-- SUPPLIED INFORMATION --
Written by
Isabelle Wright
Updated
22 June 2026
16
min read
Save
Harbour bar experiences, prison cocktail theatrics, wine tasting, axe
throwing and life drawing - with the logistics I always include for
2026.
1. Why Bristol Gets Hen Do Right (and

-- WHAT YOU NEED TO DO --
Copy out each record above exactly, leaving nothing out.

-- WRITTEN SOLUTION --
Written by
Isabelle Wright
Updated
22 June 2026
16
min read
Save
Harbour bar experiences, prison cocktail theatrics, wine tasting, axe
throwing and life drawing - with the logistics I always include for
2026.
1. Why Bristol Gets Hen Do Right (and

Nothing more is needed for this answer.